Written exercise: Render the lines of all the items below as a JSON list of strings, with one string for each line and blank lines left out.

Data shown:
____

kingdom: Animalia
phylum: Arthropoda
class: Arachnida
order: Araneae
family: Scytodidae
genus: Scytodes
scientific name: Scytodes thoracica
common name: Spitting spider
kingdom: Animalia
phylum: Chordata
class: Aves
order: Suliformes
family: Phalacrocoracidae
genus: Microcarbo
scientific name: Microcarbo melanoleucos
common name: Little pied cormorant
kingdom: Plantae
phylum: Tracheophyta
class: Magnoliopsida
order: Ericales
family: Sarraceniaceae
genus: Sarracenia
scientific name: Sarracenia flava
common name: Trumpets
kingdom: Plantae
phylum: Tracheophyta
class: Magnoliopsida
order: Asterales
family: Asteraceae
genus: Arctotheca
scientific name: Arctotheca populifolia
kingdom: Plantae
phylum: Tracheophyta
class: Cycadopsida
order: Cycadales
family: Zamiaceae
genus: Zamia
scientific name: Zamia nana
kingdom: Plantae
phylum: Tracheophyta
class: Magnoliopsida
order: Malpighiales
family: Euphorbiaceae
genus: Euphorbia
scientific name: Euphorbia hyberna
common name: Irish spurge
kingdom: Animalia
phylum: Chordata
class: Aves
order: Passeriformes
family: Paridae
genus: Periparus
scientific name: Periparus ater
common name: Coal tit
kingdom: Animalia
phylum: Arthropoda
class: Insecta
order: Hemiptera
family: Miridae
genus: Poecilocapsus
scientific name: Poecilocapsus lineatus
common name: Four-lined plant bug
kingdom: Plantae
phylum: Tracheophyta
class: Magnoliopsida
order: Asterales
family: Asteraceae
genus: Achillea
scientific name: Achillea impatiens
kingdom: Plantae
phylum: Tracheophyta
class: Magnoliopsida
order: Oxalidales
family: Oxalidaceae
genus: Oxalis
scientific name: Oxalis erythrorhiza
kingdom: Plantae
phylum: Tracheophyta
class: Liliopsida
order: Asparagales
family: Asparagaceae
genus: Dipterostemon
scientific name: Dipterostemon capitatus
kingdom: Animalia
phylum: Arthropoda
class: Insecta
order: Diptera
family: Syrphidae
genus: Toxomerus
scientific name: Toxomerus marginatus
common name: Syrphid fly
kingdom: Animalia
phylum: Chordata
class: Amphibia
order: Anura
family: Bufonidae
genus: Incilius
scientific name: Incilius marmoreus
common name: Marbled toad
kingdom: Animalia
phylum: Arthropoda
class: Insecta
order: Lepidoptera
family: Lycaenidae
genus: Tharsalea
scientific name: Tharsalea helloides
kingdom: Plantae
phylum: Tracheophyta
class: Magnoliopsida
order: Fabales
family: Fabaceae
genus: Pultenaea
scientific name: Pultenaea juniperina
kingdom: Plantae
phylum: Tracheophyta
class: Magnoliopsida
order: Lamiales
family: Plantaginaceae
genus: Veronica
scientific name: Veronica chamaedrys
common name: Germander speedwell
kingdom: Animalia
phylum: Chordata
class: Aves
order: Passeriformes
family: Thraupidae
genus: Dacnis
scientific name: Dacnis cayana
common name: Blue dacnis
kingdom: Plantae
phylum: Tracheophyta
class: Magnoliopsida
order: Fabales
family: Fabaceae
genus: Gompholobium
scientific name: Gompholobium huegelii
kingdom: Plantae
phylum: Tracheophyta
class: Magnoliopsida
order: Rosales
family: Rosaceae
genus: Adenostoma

____

Expected answer:
[
  "kingdom: Animalia",
  "phylum: Arthropoda",
  "class: Arachnida",
  "order: Araneae",
  "family: Scytodidae",
  "genus: Scytodes",
  "scientific name: Scytodes thoracica",
  "common name: Spitting spider",
  "kingdom: Animalia",
  "phylum: Chordata",
  "class: Aves",
  "order: Suliformes",
  "family: Phalacrocoracidae",
  "genus: Microcarbo",
  "scientific name: Microcarbo melanoleucos",
  "common name: Little pied cormorant",
  "kingdom: Plantae",
  "phylum: Tracheophyta",
  "class: Magnoliopsida",
  "order: Ericales",
  "family: Sarraceniaceae",
  "genus: Sarracenia",
  "scientific name: Sarracenia flava",
  "common name: Trumpets",
  "kingdom: Plantae",
  "phylum: Tracheophyta",
  "class: Magnoliopsida",
  "order: Asterales",
  "family: Asteraceae",
  "genus: Arctotheca",
  "scientific name: Arctotheca populifolia",
  "kingdom: Plantae",
  "phylum: Tracheophyta",
  "class: Cycadopsida",
  "order: Cycadales",
  "family: Zamiaceae",
  "genus: Zamia",
  "scientific name: Zamia nana",
  "kingdom: Plantae",
  "phylum: Tracheophyta",
  "class: Magnoliopsida",
  "order: Malpighiales",
  "family: Euphorbiaceae",
  "genus: Euphorbia",
  "scientific name: Euphorbia hyberna",
  "common name: Irish spurge",
  "kingdom: Animalia",
  "phylum: Chordata",
  "class: Aves",
  "order: Passeriformes",
  "family: Paridae",
  "genus: Periparus",
  "scientific name: Periparus ater",
  "common name: Coal tit",
  "kingdom: Animalia",
  "phylum: Arthropoda",
  "class: Insecta",
  "order: Hemiptera",
  "family: Miridae",
  "genus: Poecilocapsus",
  "scientific name: Poecilocapsus lineatus",
  "common name: Four-lined plant bug",
  "kingdom: Plantae",
  "phylum: Tracheophyta",
  "class: Magnoliopsida",
  "order: Asterales",
  "family: Asteraceae",
  "genus: Achillea",
  "scientific name: Achillea impatiens",
  "kingdom: Plantae",
  "phylum: Tracheophyta",
  "class: Magnoliopsida",
  "order: Oxalidales",
  "family: Oxalidaceae",
  "genus: Oxalis",
  "scientific name: Oxalis erythrorhiza",
  "kingdom: Plantae",
  "phylum: Tracheophyta",
  "class: Liliopsida",
  "order: Asparagales",
  "family: Asparagaceae",
  "genus: Dipterostemon",
  "scientific name: Dipterostemon capitatus",
  "kingdom: Animalia",
  "phylum: Arthropoda",
  "class: Insecta",
  "order: Diptera",
  "family: Syrphidae",
  "genus: Toxomerus",
  "scientific name: Toxomerus marginatus",
  "common name: Syrphid fly",
  "kingdom: Animalia",
  "phylum: Chordata",
  "class: Amphibia",
  "order: Anura",
  "family: Bufonidae",
  "genus: Incilius",
  "scientific name: Incilius marmoreus",
  "common name: Marbled toad",
  "kingdom: Animalia",
  "phylum: Arthropoda",
  "class: Insecta",
  "order: Lepidoptera",
  "family: Lycaenidae",
  "genus: Tharsalea",
  "scientific name: Tharsalea helloides",
  "kingdom: Plantae",
  "phylum: Tracheophyta",
  "class: Magnoliopsida",
  "order: Fabales",
  "family: Fabaceae",
  "genus: Pultenaea",
  "scientific name: Pultenaea juniperina",
  "kingdom: Plantae",
  "phylum: Tracheophyta",
  "class: Magnoliopsida",
  "order: Lamiales",
  "family: Plantaginaceae",
  "genus: Veronica",
  "scientific name: Veronica chamaedrys",
  "common name: Germander speedwell",
  "kingdom: Animalia",
  "phylum: Chordata",
  "class: Aves",
  "order: Passeriformes",
  "family: Thraupidae",
  "genus: Dacnis",
  "scientific name: Dacnis cayana",
  "common name: Blue dacnis",
  "kingdom: Plantae",
  "phylum: Tracheophyta",
  "class: Magnoliopsida",
  "order: Fabales",
  "family: Fabaceae",
  "genus: Gompholobium",
  "scientific name: Gompholobium huegelii",
  "kingdom: Plantae",
  "phylum: Tracheophyta",
  "class: Magnoliopsida",
  "order: Rosales",
  "family: Rosaceae",
  "genus: Adenostoma"
]